Quelques heures seulement avant que le Conseil constitutionnel ne rende son avis sur la loi relative à la rétention de sûreté le journal Le Parisien a publié une liste de 32 criminels sexuels, établie par le ministère de la Justice, censés être concernés par la mesure si elle était adoptée. Une façon grossière de faire pression sur les sages qui a suscité l’indignation des syndicats de magistrats.
Bien qu’elle l’ait démenti, il est difficile de croire la Chancellerie quand elle affirme qu’elle n’est pas à l’origine de la transmission de la liste au Parisien. On ne trouve pas 32 profils de détenus en fin de peine, illustrée de reproductions de documents officiels, sans quelques complicités très haut placées. La ficelle était grosse, montrer aux membres du Conseil constitutionnel, en prenant l’opinion publique à témoin, quelles responsabilités ils endosseraient, si d’aventure ils leur prenaient l’idée de censurer la loi.

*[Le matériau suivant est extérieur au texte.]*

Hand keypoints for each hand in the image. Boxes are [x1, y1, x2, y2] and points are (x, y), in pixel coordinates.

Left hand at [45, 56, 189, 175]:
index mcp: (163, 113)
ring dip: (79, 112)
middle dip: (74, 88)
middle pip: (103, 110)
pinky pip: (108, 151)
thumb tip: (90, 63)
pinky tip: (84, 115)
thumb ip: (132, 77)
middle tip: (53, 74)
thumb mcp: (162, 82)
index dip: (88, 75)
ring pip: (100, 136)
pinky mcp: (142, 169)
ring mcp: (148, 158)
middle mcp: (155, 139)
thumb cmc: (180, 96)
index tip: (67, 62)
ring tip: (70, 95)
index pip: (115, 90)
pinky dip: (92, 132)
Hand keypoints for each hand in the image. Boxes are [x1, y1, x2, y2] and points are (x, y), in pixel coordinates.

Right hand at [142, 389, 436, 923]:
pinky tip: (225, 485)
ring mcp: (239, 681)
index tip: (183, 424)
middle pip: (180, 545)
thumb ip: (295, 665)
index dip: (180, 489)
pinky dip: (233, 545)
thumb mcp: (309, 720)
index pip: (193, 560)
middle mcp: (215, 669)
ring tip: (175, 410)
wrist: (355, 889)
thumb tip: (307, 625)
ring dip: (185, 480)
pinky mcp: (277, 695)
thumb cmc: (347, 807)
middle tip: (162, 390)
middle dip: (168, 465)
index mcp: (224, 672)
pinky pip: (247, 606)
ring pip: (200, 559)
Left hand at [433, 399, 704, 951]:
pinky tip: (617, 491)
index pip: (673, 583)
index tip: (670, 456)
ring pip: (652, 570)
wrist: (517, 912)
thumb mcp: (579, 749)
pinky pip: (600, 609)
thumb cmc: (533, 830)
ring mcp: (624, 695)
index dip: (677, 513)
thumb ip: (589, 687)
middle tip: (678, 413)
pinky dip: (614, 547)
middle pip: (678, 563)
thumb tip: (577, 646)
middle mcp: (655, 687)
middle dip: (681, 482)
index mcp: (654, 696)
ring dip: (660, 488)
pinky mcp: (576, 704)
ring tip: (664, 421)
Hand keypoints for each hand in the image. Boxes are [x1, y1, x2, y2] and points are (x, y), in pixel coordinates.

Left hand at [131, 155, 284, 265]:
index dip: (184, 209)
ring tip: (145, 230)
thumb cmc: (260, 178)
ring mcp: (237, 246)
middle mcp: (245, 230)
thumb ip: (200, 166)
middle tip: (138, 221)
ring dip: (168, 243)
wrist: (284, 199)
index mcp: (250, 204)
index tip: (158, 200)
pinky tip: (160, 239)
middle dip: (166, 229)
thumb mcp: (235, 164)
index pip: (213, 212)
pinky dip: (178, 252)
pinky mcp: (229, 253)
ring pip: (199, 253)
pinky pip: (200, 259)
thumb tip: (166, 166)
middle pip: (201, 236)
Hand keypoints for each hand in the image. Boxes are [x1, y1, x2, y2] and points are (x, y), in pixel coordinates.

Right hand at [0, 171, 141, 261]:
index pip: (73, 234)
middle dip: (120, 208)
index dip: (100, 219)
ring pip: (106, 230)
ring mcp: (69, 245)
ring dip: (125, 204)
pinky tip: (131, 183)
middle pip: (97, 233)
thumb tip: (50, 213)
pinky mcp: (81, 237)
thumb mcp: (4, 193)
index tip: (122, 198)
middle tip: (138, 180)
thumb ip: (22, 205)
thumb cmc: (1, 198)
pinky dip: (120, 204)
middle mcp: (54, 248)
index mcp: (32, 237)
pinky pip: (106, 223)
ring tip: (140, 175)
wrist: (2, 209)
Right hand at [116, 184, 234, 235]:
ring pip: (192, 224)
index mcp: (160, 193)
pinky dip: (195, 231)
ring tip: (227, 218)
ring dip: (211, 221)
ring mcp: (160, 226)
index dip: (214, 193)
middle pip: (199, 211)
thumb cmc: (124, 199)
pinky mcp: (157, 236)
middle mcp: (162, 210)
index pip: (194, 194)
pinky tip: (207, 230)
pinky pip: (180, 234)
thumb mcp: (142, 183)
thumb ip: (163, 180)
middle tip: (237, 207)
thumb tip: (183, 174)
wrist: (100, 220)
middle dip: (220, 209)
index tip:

Une conception de la “pédagogie” et du droit, bien particulière selon laquelle la loi serait faite pour régler quelques cas particuliers, fusse en foulant au pied le socle de notre droit.
Guillaume Didier, porte-parole du ministère de la Justice a réfuté qu’un représentant du ministère de la Justice ait dit que cette liste était, comme l’écrit Le Parisien, une façon de “placer les membres du Conseil constitutionnel devant leurs responsabilités ”. La journaliste du Parisien, elle, maintient qu’il s’agissait bien d’une source à la Chancellerie.
Selon cette dernière, la liste incriminée émane des documents de travail qui ont servi à réaliser une étude d’impact pour élaborer la loi et à nourrir la réflexion à partir de cas concrets. Elle aurait même été présentée lors des débats parlementaires.
Emmanuelle Perreux, présidente du Syndicat de la magistrature, “atterrée”, a dénoncé “une intimidation inadmissible des juges constitutionnels”. L’Union syndicale des magistrats (USM, majoritaire) estime que l’affaire est sans précédent. ”On ne peut pas imaginer que le ministère de la Justice fasse pression d’une manière ou d’une autre et, particulièrement, par la publication d’une liste nominative de détenus, sur la plus haute instance française de régulation”, explique Bruno Thouzellier, président de l’USM. “Ce serait un cas de figure totalement inédit dans un Etat de droit”, a-t-il dit à Reuters.
La suite, on la connaît. Le Conseil constitutionnel n’a censuré que partiellement, même si c’est trop pour Nicolas Sarkozy, le projet de loi Dati.